Marvin read the truth in Cathy's tear-stained eyes and shuddering abdomen. Cathy, his beloved Cathy, the wife of Blackamoor, the most detested enemy of those who espoused the cause of d'Augustin, who was Cathy's own father!
Yet there was no time to consider these strange propinquities of sensibility; for the foremost consideration was of Blackamoor himself, standing miraculously within a castle held by his enemies, and betraying no hint of nervousness at a position that should have been perilous in the extreme.
And this infallibly meant that the situation was not as Marvin had supposed it, and that the threads of destiny were tangled now past his immediate comprehension.
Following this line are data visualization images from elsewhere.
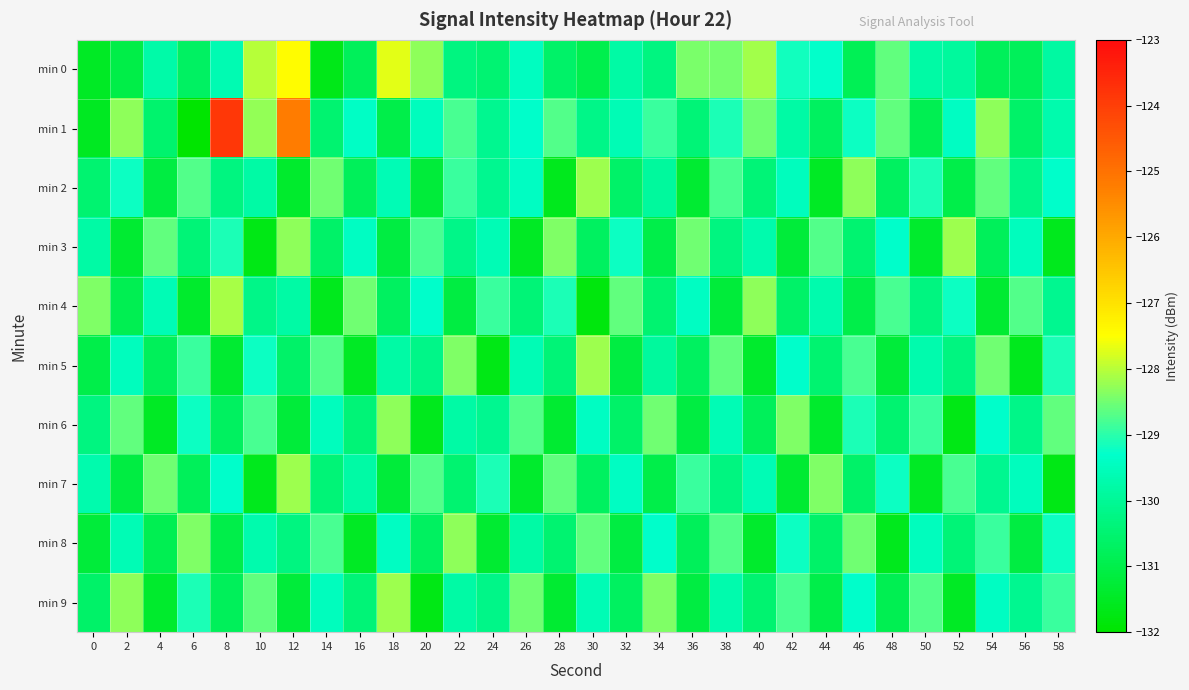

Reading left to right, what are all the values shown in this chart?

min 0: 0=-131.5	2=-131.0	4=-129.8	6=-130.7	8=-129.6	10=-128.0	12=-127.4	14=-131.7	16=-130.8	18=-127.7	20=-128.3	22=-130.3	24=-130.5	26=-129.4	28=-130.6	30=-131.0	32=-129.8	34=-130.3	36=-128.4	38=-128.5	40=-128.1	42=-129.2	44=-129.3	46=-130.8	48=-128.6	50=-129.8	52=-129.9	54=-130.8	56=-130.8	58=-129.8
min 1: 0=-131.5	2=-128.3	4=-130.6	6=-132.4	8=-123.9	10=-128.2	12=-125.2	14=-130.5	16=-129.4	18=-131.0	20=-129.5	22=-128.8	24=-130.1	26=-129.3	28=-128.7	30=-130.2	32=-129.6	34=-128.9	36=-130.4	38=-129.1	40=-128.5	42=-129.8	44=-130.7	46=-129.2	48=-128.6	50=-130.9	52=-129.4	54=-128.3	56=-130.6	58=-129.7
min 2: 0=-130.5	2=-129.2	4=-131.1	6=-128.7	8=-130.3	10=-129.8	12=-131.4	14=-128.5	16=-130.8	18=-129.6	20=-131.2	22=-128.9	24=-130.1	26=-129.4	28=-131.6	30=-128.2	32=-130.6	34=-129.9	36=-131.3	38=-128.8	40=-130.4	42=-129.5	44=-131.5	46=-128.3	48=-130.7	50=-129.1	52=-131.0	54=-128.6	56=-130.2	58=-129.3
min 3: 0=-129.8	2=-131.3	4=-128.6	6=-130.4	8=-129.1	10=-131.7	12=-128.3	14=-130.6	16=-129.4	18=-131.1	20=-128.8	22=-130.2	24=-129.6	26=-131.5	28=-128.4	30=-130.7	32=-129.2	34=-131.0	36=-128.5	38=-130.3	40=-129.7	42=-131.2	44=-128.7	46=-130.5	48=-129.3	50=-131.4	52=-128.2	54=-130.8	56=-129.5	58=-131.6
min 4: 0=-128.4	2=-130.9	4=-129.6	6=-131.4	8=-128.1	10=-130.2	12=-129.8	14=-131.6	16=-128.5	18=-130.7	20=-129.3	22=-131.1	24=-128.9	26=-130.4	28=-129.1	30=-131.8	32=-128.6	34=-130.5	36=-129.4	38=-131.2	40=-128.3	42=-130.6	44=-129.7	46=-131.0	48=-128.8	50=-130.3	52=-129.2	54=-131.3	56=-128.7	58=-130.1
min 5: 0=-131.0	2=-129.5	4=-130.8	6=-128.9	8=-131.3	10=-129.2	12=-130.6	14=-128.7	16=-131.5	18=-129.8	20=-130.2	22=-128.4	24=-131.7	26=-129.6	28=-130.4	30=-128.2	32=-131.1	34=-129.9	36=-130.7	38=-128.6	40=-131.4	42=-129.3	44=-130.5	46=-128.8	48=-131.2	50=-129.7	52=-130.3	54=-128.5	56=-131.6	58=-129.1
min 6: 0=-130.3	2=-128.6	4=-131.5	6=-129.2	8=-130.7	10=-128.8	12=-131.2	14=-129.5	16=-130.4	18=-128.3	20=-131.6	22=-129.8	24=-130.1	26=-128.7	28=-131.3	30=-129.4	32=-130.6	34=-128.5	36=-131.1	38=-129.6	40=-130.8	42=-128.4	44=-131.4	46=-129.1	48=-130.5	50=-128.9	52=-131.7	54=-129.3	56=-130.2	58=-128.6
min 7: 0=-129.7	2=-131.1	4=-128.5	6=-130.8	8=-129.3	10=-131.6	12=-128.2	14=-130.4	16=-129.8	18=-131.2	20=-128.7	22=-130.5	24=-129.1	26=-131.4	28=-128.6	30=-130.7	32=-129.4	34=-131.0	36=-128.9	38=-130.3	40=-129.6	42=-131.3	44=-128.4	46=-130.6	48=-129.2	50=-131.5	52=-128.8	54=-130.1	56=-129.5	58=-131.7
min 8: 0=-131.2	2=-129.6	4=-130.9	6=-128.4	8=-131.0	10=-129.7	12=-130.3	14=-128.8	16=-131.5	18=-129.4	20=-130.7	22=-128.3	24=-131.3	26=-129.8	28=-130.5	30=-128.6	32=-131.1	34=-129.3	36=-130.8	38=-128.7	40=-131.4	42=-129.2	44=-130.6	46=-128.5	48=-131.6	50=-129.5	52=-130.4	54=-128.9	56=-131.1	58=-129.2
min 9: 0=-130.6	2=-128.3	4=-131.4	6=-129.1	8=-130.8	10=-128.6	12=-131.2	14=-129.5	16=-130.4	18=-128.2	20=-131.7	22=-129.8	24=-130.2	26=-128.5	28=-131.3	30=-129.6	32=-130.7	34=-128.4	36=-131.1	38=-129.7	40=-130.5	42=-128.8	44=-131.0	46=-129.3	48=-130.9	50=-128.7	52=-131.5	54=-129.4	56=-130.1	58=-128.9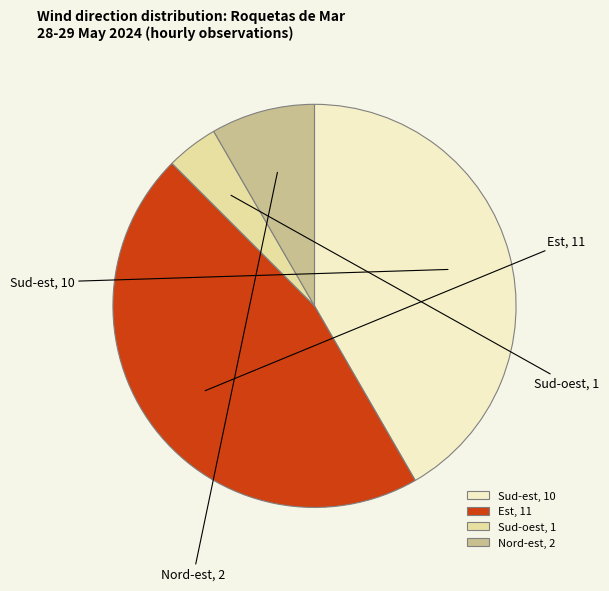

Do Est and Nord-est together represent more than half of the pie?

Yes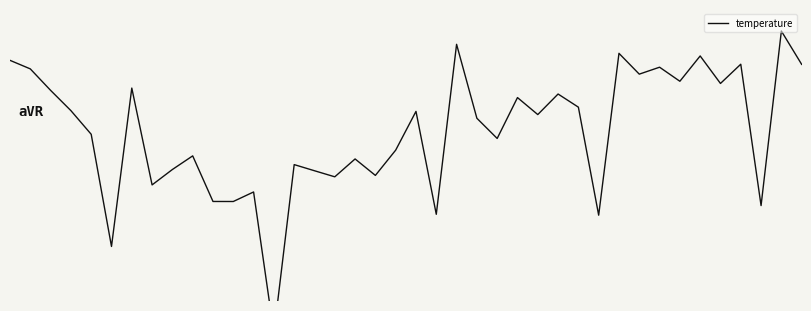

Which has a higher value, 34 or 32?

34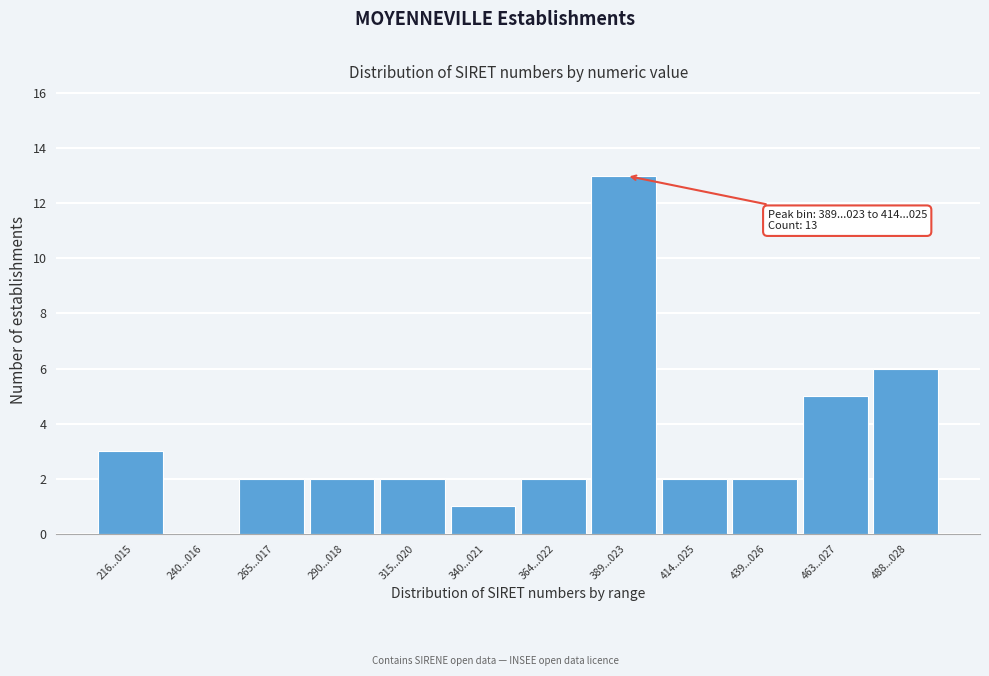

Reading left to right, extract all data points from this chart.

216...015=3	240...016=0	265...017=2	290...018=2	315...020=2	340...021=1	364...022=2	389...023=13	414...025=2	439...026=2	463...027=5	488...028=6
Blackamoor in Castelgatt? Marvin considered the implications, and a sensation of cold came over him, as though the angel of death had brushed past him with stygian wings.
Murder lurked in this room – but for whom? Marvin feared the worst, but turned quite steadily, his face a mask of obsidian, and faced the enemy who was his beloved's husband and the captor of her father.
Chapter 29
Milord Lamprey di Blackamoor stood silent and at his ease. He was above the middling height, and possessed a frame of extreme emaciation, punctuated by his narrow, closely cropped beard of jetty black, his deep-swept sideburns, and his hair cut en brosse and allowed to fall upon his forehead in snaky ringlets. And yet the appearance of narrowness was offset by the breadth of shoulder and the powerful swordsman's arm that could be glimpsed beneath his half-cloak of ermitage. He wore his points and josses in the new foppish style, interlaced with macedium pointings and relieved only by a triple row of crepe-silver darturs. His face was coldly handsome, marred only by a puckered scar that ran from his right temple to the left corner of his mouth, and which he had defiantly painted a fiery crimson. This lent to his sarcastic features a look both sinister and absurd.